[Description of the task]
Locate the line that contains "180 413 3.86" in the entries below, then repeat it and every following line through the line that contains "Per pixel u", exactly, and no others.

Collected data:
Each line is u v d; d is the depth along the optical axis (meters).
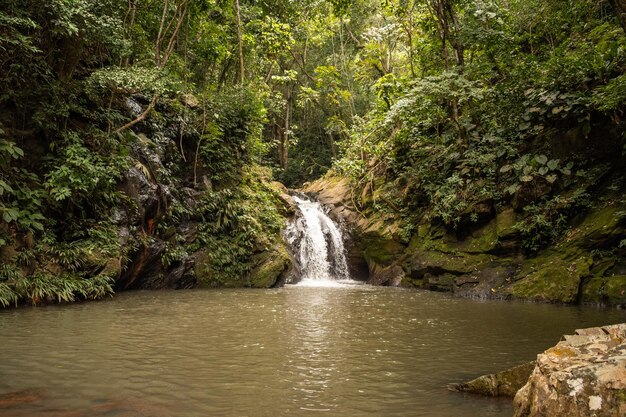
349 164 19.69
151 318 8.45
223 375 4.96
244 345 6.40
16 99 11.06
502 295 11.52
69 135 11.62
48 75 11.75
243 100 18.03
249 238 15.52
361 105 29.52
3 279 9.32
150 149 14.01
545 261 11.55
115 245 11.59
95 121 12.88
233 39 20.81
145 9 16.25
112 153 12.52
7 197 10.15
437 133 17.19
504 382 4.35
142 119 14.30
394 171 18.39
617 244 10.51
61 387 4.45
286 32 21.14
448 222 14.05
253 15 20.73
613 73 11.93
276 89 32.06
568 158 12.41
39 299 9.64
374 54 23.20
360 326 7.88
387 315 9.05
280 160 34.25
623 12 7.53
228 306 10.15
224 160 16.97
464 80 14.09
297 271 16.91
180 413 3.86
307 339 6.83
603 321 8.19
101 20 11.52
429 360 5.66
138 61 15.22
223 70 21.88
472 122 15.71
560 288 10.64
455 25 16.61
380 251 16.64
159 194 13.62
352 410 3.98
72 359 5.48
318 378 4.91
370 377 4.94
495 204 13.31
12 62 10.87
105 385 4.54
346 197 20.58
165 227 13.77
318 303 10.81
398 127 19.02
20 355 5.62
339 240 19.02
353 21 26.77
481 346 6.39
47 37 11.68
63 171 10.71
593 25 14.67
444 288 13.31
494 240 12.83
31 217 10.04
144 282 13.18
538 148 13.18
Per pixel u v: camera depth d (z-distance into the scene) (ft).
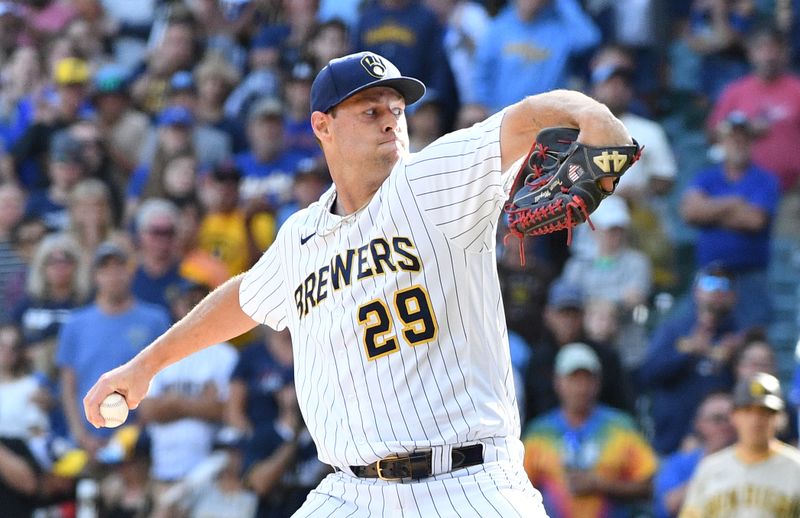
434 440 46.34
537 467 103.81
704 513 91.81
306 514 49.26
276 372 109.40
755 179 126.62
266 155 139.44
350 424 47.52
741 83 140.87
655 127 135.74
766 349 109.40
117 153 156.04
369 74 47.85
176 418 111.75
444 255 45.96
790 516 90.12
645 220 130.21
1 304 143.02
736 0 155.84
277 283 52.39
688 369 112.57
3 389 114.73
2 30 184.85
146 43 181.47
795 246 139.95
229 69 155.43
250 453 106.42
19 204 148.56
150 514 110.93
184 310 124.16
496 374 47.24
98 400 54.54
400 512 46.93
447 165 45.16
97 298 124.36
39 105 162.09
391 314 46.44
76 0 181.68
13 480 110.83
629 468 102.73
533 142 43.09
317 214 50.03
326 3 160.25
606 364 109.91
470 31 146.51
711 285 112.47
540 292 118.52
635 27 150.20
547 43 141.08
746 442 91.40
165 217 129.18
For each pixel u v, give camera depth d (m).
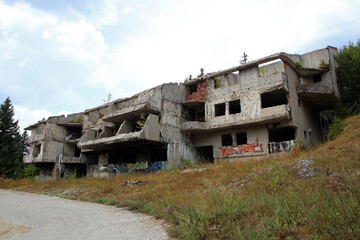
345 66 23.05
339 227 4.58
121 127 23.47
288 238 4.76
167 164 21.91
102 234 6.73
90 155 31.91
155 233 6.56
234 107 24.11
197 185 12.55
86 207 11.69
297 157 13.86
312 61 23.44
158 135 21.66
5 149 34.62
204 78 24.22
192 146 24.81
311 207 6.02
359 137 12.72
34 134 36.88
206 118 23.36
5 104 37.88
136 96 25.69
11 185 25.31
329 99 22.70
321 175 9.15
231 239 5.24
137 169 23.03
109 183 18.31
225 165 16.41
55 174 31.70
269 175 10.57
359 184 6.98
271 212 6.27
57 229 7.54
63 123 33.41
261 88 20.23
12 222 8.81
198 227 5.97
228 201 7.50
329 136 17.20
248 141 21.00
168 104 23.56
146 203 10.77
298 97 21.62
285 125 19.30
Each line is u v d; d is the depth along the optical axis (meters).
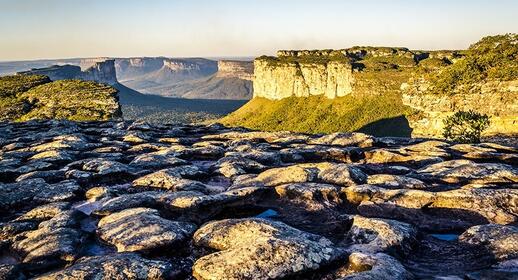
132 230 11.30
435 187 14.95
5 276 9.32
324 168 17.89
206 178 17.94
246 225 10.82
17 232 12.30
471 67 121.06
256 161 20.02
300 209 13.91
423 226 12.23
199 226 12.46
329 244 10.32
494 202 12.85
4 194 15.19
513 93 106.44
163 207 13.77
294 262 8.93
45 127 36.19
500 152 20.59
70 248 10.63
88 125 37.97
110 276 8.81
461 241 10.75
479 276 8.54
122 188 16.28
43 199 15.07
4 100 135.25
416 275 9.07
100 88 144.50
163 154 22.03
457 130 85.06
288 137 27.48
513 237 10.09
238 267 8.77
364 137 24.92
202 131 34.47
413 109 136.38
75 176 17.48
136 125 34.97
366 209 13.48
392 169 18.03
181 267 9.80
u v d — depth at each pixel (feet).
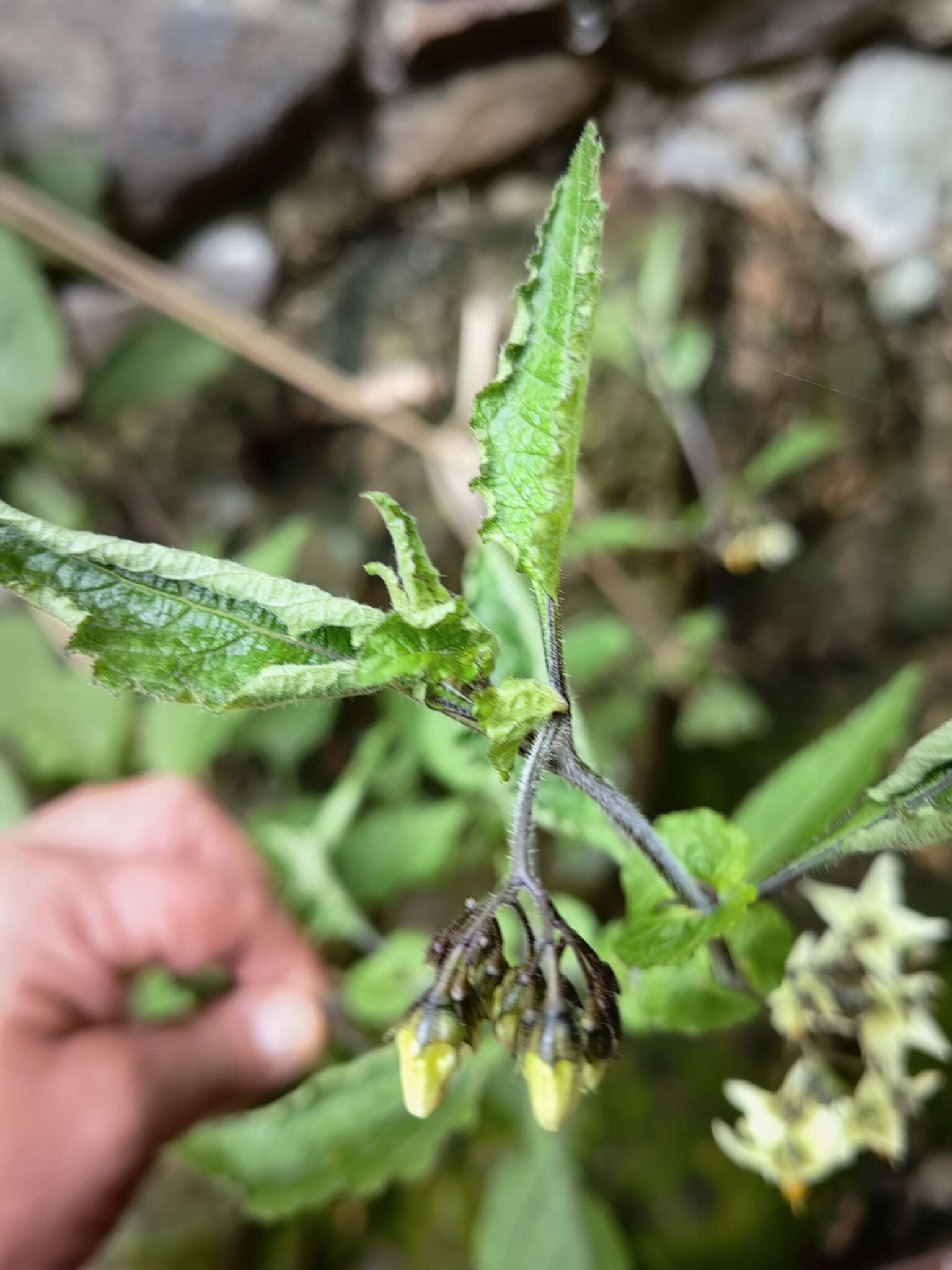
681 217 0.95
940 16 0.97
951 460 0.96
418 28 0.96
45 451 0.83
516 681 0.23
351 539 0.88
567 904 0.41
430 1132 0.40
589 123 0.22
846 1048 0.53
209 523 0.89
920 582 0.92
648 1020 0.34
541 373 0.23
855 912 0.42
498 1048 0.42
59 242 0.78
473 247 0.94
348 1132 0.40
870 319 0.99
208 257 0.95
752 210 0.98
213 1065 0.50
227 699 0.22
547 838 0.80
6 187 0.77
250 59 0.93
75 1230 0.46
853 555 0.95
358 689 0.23
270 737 0.71
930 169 0.99
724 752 0.88
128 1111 0.47
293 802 0.73
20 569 0.22
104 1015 0.53
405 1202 0.66
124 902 0.55
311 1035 0.53
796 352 0.96
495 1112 0.55
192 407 0.91
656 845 0.27
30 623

[Answer to this exercise]
180 413 3.86
307 339 6.83
603 321 8.19
101 20 11.52
429 360 5.66
138 61 15.22
223 70 21.88
472 122 15.71
560 288 10.64
455 25 16.61
380 251 16.64
159 194 13.62
352 410 3.98
72 359 5.48
318 378 4.91
370 377 4.94
495 204 13.31
12 62 10.87
105 385 4.54
346 197 20.58
165 227 13.77
318 303 10.81
398 127 19.02
20 355 5.62
339 240 19.02
353 21 26.77
481 346 6.39
47 37 11.68
63 171 10.71
593 25 14.67
444 288 13.31
494 240 12.83
31 217 10.04
144 282 13.18
538 148 13.18
Per pixel u v: camera depth d (z-distance into the scene) (ft).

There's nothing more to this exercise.